The ink in a book may smudge to dust someday, but it will outlast me.  If I bought a Kindle, and the Kindle went bust, and a new company makes a new eBook, I've lost my novels.  I'd rather have bookshelves than what amounts to a Gameboy for books, because all I have to worry about is an unlikely fire than a guaranteed obsolescence.

So this thought disturbs me about games.  Chess has lived for hundreds of years, but Super Mario Bros. is basically dead.  It began on the NES, became outdated, became illegally available through emulators eventually, and has now made a return on the Wii.  But when the Wii gets outdated, what happens?  Will we find more and more new ways to keep Super Mario Bros.?  If so, then it may live as well as Chess.

But I don't know.  Maybe a single copy of it will live in the interactive portion of a historical museum someday (I surely hope there will be an interactive wing, or it'll be useless), but beyond that I don't see Super Mario Bros. lasting hundreds of years.

Maybe Super Mario Bros. isn't the classic we wish it was, and it's no more than a cave painting of the digital age.  Maybe videogaming's equivalent of The Wizard of Oz and Citizen Kane have yet to come about, and we shouldn't worry about our baby steps.
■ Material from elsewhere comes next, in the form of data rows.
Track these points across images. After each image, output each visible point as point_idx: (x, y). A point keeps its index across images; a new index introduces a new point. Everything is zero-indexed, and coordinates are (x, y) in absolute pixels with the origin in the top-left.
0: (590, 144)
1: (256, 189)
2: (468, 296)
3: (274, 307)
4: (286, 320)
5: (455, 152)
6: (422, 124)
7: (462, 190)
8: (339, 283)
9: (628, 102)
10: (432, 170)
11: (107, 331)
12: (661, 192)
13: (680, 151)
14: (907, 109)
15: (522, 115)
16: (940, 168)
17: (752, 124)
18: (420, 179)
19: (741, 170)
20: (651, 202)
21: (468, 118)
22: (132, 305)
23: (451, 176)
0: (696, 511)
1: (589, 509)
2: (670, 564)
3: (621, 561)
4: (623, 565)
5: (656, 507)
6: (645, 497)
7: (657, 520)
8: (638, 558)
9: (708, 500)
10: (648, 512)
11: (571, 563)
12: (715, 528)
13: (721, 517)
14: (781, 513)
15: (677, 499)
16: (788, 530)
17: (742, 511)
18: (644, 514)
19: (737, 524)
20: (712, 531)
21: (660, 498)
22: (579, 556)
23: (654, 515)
Perhaps someday we'll create an end-all-be-all of consoles, and a new one will never need to be invented, and the classics will be available forever on that system, but I doubt that too.
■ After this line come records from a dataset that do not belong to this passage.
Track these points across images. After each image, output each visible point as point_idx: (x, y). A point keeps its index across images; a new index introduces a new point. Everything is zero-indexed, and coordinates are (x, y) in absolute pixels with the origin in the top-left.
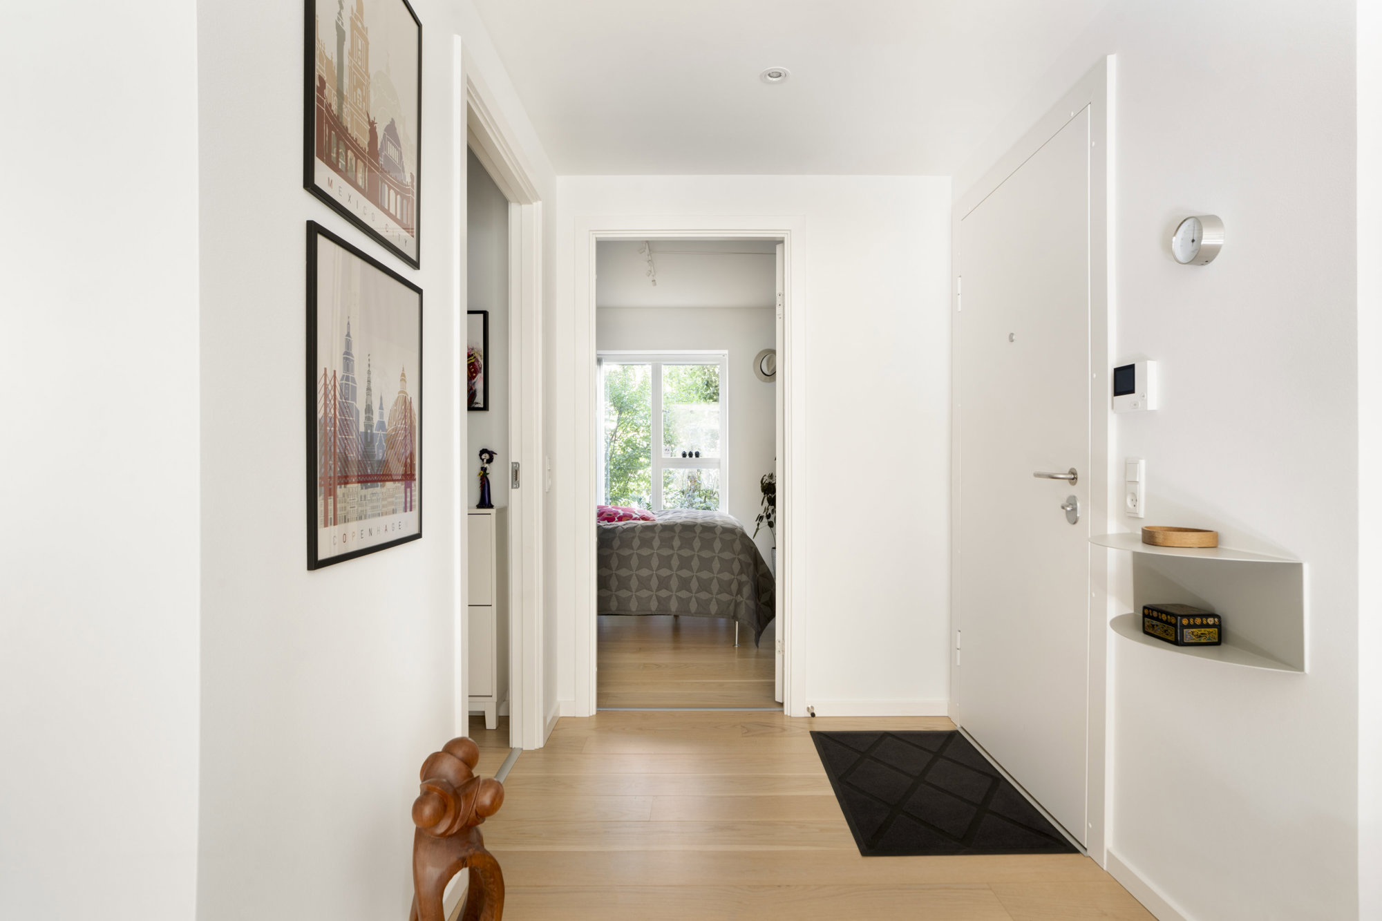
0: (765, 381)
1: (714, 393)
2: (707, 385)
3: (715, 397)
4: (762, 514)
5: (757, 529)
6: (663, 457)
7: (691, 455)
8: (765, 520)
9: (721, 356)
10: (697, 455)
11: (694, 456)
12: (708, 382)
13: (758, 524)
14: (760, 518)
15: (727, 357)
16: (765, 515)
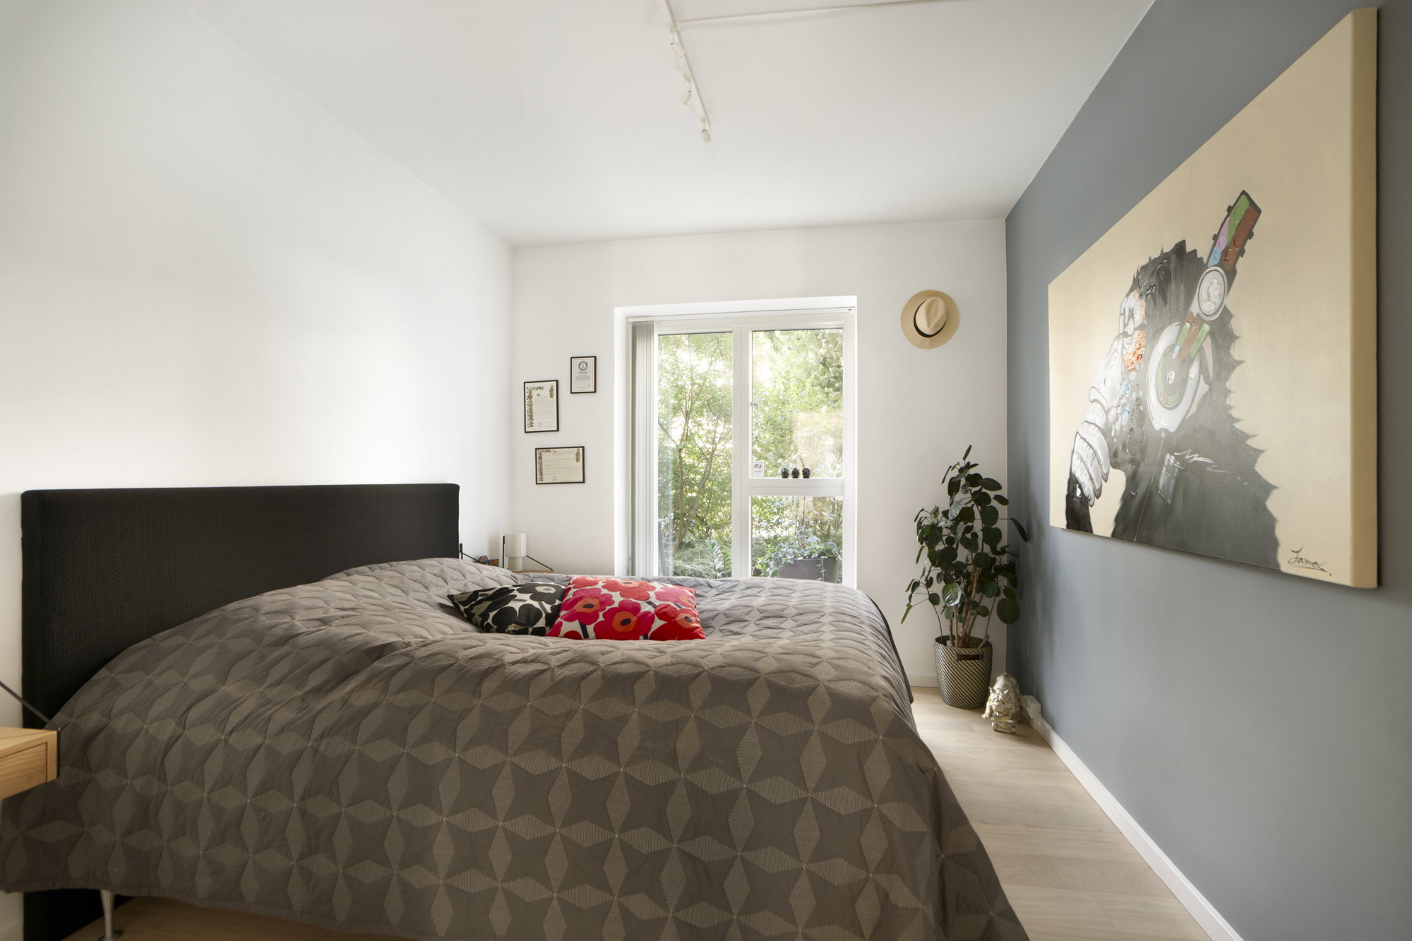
0: (922, 346)
1: (835, 377)
2: (824, 364)
3: (837, 385)
4: (917, 578)
5: (909, 606)
6: (750, 477)
7: (795, 474)
8: (922, 589)
9: (846, 310)
10: (806, 474)
11: (801, 476)
12: (825, 359)
13: (910, 597)
14: (915, 585)
15: (855, 312)
16: (923, 581)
The technological aspect is one thing, but the artists themselves are another.

Do we have to wait a few hundred years before there is a gaming Da Vinci or Van Gogh?  How much longer until a gaming Shakespeare?  Heck, will videogames have another crash, or did we learn our lesson and are we beyond that?
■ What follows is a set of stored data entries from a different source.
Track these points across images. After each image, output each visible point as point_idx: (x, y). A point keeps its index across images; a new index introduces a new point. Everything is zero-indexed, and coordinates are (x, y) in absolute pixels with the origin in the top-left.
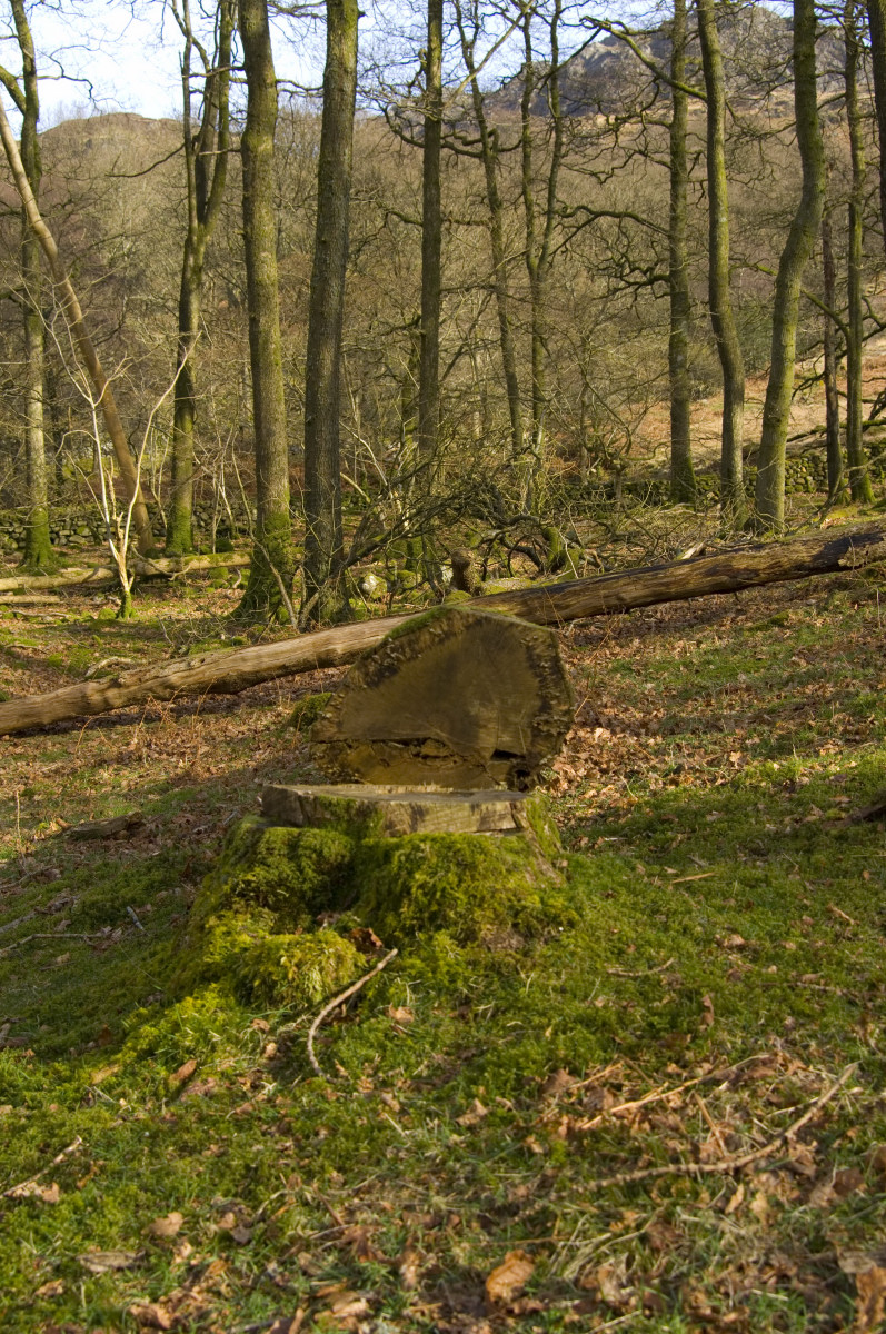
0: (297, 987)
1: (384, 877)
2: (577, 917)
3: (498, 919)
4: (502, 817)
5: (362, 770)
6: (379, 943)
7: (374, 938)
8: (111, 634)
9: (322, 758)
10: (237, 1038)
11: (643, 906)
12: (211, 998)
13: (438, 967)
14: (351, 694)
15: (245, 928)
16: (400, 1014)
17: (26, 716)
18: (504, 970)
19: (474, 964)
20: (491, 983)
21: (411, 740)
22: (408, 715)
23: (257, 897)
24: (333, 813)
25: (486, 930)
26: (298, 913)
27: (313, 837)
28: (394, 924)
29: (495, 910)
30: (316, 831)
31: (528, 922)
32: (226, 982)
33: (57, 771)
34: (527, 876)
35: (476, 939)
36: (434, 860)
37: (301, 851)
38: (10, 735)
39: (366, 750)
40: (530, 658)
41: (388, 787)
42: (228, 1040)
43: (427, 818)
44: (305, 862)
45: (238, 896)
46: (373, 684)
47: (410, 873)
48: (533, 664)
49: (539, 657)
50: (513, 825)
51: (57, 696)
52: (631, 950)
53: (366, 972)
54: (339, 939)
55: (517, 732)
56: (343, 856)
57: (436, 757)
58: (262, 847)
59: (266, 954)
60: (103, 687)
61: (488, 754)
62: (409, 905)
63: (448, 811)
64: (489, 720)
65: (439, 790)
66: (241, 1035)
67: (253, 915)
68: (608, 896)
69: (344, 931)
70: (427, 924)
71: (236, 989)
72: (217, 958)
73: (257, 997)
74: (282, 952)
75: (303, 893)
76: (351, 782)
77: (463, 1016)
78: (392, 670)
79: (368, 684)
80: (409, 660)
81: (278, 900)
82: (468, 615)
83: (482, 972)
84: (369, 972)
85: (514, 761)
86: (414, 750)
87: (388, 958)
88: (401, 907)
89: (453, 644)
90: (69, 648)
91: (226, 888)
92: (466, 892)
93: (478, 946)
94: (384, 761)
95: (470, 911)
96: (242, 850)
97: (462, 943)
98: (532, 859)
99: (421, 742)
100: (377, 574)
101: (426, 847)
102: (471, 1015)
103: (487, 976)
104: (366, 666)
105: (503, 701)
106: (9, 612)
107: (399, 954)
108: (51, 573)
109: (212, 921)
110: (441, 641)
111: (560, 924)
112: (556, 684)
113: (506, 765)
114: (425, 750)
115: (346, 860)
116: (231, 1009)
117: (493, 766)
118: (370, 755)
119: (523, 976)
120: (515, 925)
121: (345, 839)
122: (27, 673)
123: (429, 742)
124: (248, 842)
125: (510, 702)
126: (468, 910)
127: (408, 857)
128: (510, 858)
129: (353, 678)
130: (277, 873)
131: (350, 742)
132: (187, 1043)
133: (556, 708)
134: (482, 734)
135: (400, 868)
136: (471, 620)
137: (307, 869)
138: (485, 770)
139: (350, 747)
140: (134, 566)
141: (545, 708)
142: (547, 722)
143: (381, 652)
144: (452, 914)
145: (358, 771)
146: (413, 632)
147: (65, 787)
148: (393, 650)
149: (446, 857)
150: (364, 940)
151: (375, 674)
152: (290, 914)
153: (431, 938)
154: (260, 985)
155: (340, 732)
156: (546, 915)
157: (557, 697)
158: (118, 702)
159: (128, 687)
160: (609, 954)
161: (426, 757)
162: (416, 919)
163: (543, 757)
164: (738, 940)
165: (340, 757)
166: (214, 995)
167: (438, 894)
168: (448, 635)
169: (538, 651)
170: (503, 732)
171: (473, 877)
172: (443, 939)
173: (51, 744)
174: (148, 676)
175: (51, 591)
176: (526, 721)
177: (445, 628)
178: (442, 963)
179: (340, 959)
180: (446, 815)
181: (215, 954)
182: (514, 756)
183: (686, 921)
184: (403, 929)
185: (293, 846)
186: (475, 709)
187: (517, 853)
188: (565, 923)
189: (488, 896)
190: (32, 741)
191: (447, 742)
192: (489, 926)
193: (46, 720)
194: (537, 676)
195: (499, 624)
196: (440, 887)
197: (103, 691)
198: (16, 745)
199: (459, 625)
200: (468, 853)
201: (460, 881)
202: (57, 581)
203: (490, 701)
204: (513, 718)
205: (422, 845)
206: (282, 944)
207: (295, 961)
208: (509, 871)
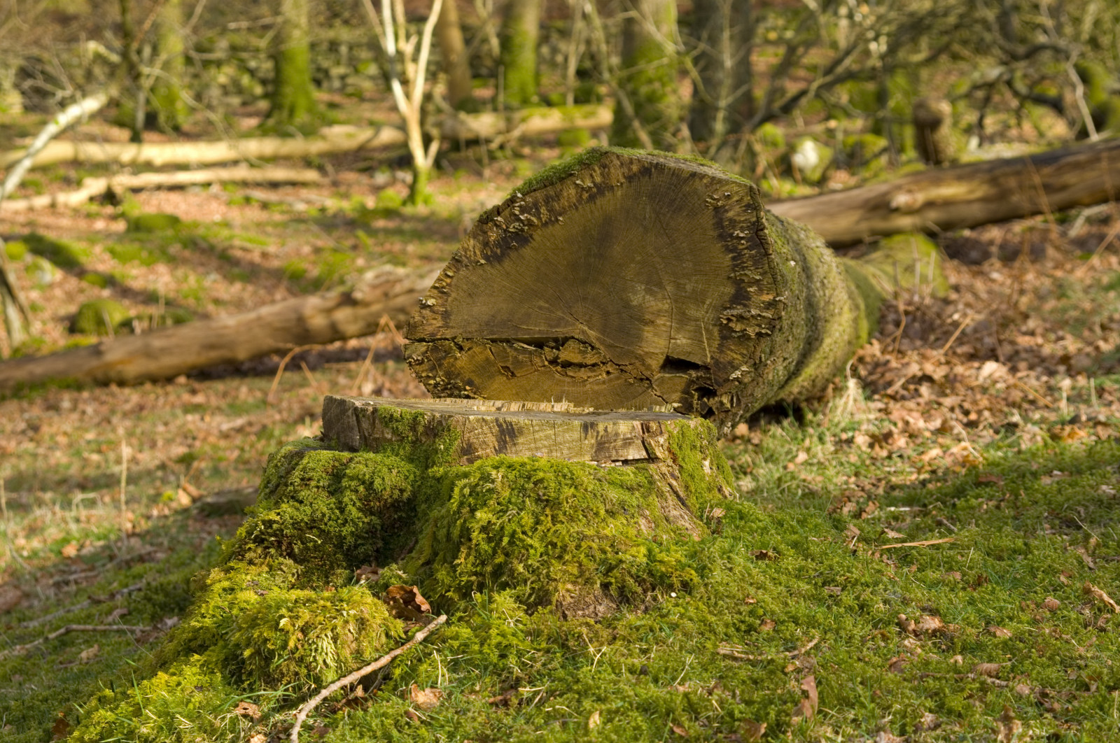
0: (301, 659)
1: (443, 517)
2: (696, 579)
3: (583, 578)
4: (628, 443)
5: (477, 381)
6: (425, 607)
7: (419, 599)
8: (387, 232)
9: (421, 363)
10: (212, 725)
11: (813, 574)
12: (191, 673)
13: (489, 637)
14: (463, 272)
15: (255, 585)
16: (424, 697)
17: (212, 347)
18: (571, 643)
19: (535, 634)
20: (552, 659)
21: (547, 339)
22: (542, 303)
23: (280, 543)
24: (395, 432)
25: (564, 591)
26: (332, 568)
27: (364, 463)
28: (447, 581)
29: (580, 565)
30: (371, 455)
31: (624, 581)
32: (214, 654)
33: (240, 430)
34: (642, 522)
35: (550, 603)
36: (506, 494)
37: (345, 483)
38: (189, 376)
39: (482, 353)
40: (719, 224)
41: (499, 404)
42: (201, 729)
43: (521, 440)
44: (348, 497)
45: (254, 543)
46: (493, 259)
47: (473, 511)
48: (723, 231)
49: (733, 223)
50: (644, 454)
51: (259, 318)
52: (767, 628)
53: (400, 643)
54: (370, 599)
55: (698, 331)
56: (402, 491)
57: (581, 366)
58: (296, 477)
59: (264, 617)
60: (330, 304)
61: (655, 363)
62: (468, 555)
63: (552, 432)
64: (659, 313)
65: (572, 409)
66: (217, 723)
67: (271, 567)
68: (762, 556)
69: (380, 590)
70: (488, 582)
71: (226, 662)
72: (208, 622)
73: (250, 674)
74: (284, 611)
75: (341, 539)
76: (460, 396)
77: (506, 703)
78: (521, 238)
79: (487, 258)
80: (546, 224)
81: (307, 549)
82: (631, 161)
83: (544, 645)
84: (403, 644)
85: (694, 374)
86: (549, 353)
87: (432, 626)
88: (456, 557)
89: (608, 203)
90: (317, 250)
91: (242, 531)
92: (542, 540)
93: (551, 612)
94: (506, 368)
95: (545, 564)
96: (274, 481)
97: (530, 609)
98: (653, 499)
99: (560, 343)
100: (816, 139)
101: (497, 475)
102: (515, 701)
103: (548, 651)
104: (485, 233)
105: (679, 286)
106: (240, 194)
107: (448, 623)
108: (309, 132)
109: (215, 574)
110: (592, 198)
111: (671, 587)
112: (757, 263)
113: (682, 378)
114: (566, 354)
115: (406, 495)
116: (214, 689)
117: (662, 380)
118: (487, 359)
119: (591, 649)
120: (605, 586)
121: (406, 467)
122: (250, 288)
123: (570, 342)
124: (282, 471)
125: (689, 287)
126: (544, 563)
127: (473, 488)
128: (614, 494)
129: (466, 250)
130: (309, 512)
131: (459, 340)
132: (144, 730)
133: (755, 298)
134: (648, 333)
135: (461, 504)
136: (635, 168)
137: (350, 507)
138: (651, 386)
139: (461, 348)
140: (439, 125)
141: (740, 297)
142: (741, 318)
143: (507, 212)
144: (520, 568)
145: (470, 383)
146: (552, 184)
147: (242, 449)
148: (522, 212)
149: (523, 489)
150: (407, 602)
151: (498, 244)
152: (319, 568)
153: (491, 601)
154: (251, 656)
155: (446, 326)
156: (651, 573)
157: (757, 282)
158: (351, 329)
159: (365, 304)
160: (731, 630)
161: (566, 365)
162: (475, 574)
163: (737, 369)
164: (933, 623)
165: (445, 363)
166: (195, 670)
167: (506, 540)
168: (601, 189)
169: (730, 214)
170: (678, 330)
171: (554, 520)
172: (504, 601)
173: (244, 390)
174: (398, 288)
175: (307, 162)
176: (711, 315)
177: (598, 179)
178: (493, 632)
179: (362, 623)
180: (547, 437)
181: (205, 616)
182: (695, 366)
183: (867, 593)
184: (458, 589)
185: (337, 476)
186: (639, 296)
187: (630, 489)
188: (677, 584)
189: (572, 546)
190: (220, 386)
191: (597, 345)
192: (570, 586)
193: (242, 354)
194: (728, 250)
195: (676, 173)
196: (508, 530)
197: (329, 311)
198: (194, 392)
199: (617, 175)
200: (553, 485)
201: (538, 522)
202: (315, 147)
203: (660, 285)
204: (693, 312)
205: (494, 472)
206: (286, 601)
207: (300, 623)
208: (611, 513)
My real question is:  are we still in Precambrian gaming times?


Based on the speed of technology, I feel like perhaps gaming should outpace movies.  If the first early motion picture cameras were invented in the 1860s, and the first truly everlasting film, The Wizard of Oz, came about in 1939, then we had to wait over 70 years for the first lasting work of art in film.

So if Tennis for Two on the oscilloscope was the precursor to videogames in 1958, the benchmark videogame should happen in the 2020s or so.  But if the speed of technology means things happen faster than previous technologies, we should be at the turning point now, or have already had it.

Perhaps, however, it's not technology that matters in this instance, but human creativity.  It took thousands of years from cave paintings until Dali thought drooping clocks might be a cool thing to paint.

I think videogames are still in their infancy, and we've yet to see real artists emerge with completely radical ways of looking at games; but we've also got to settle down and create a system that doesn't need an upgrade, the way oils and canvas are still around hundreds of years after their invention.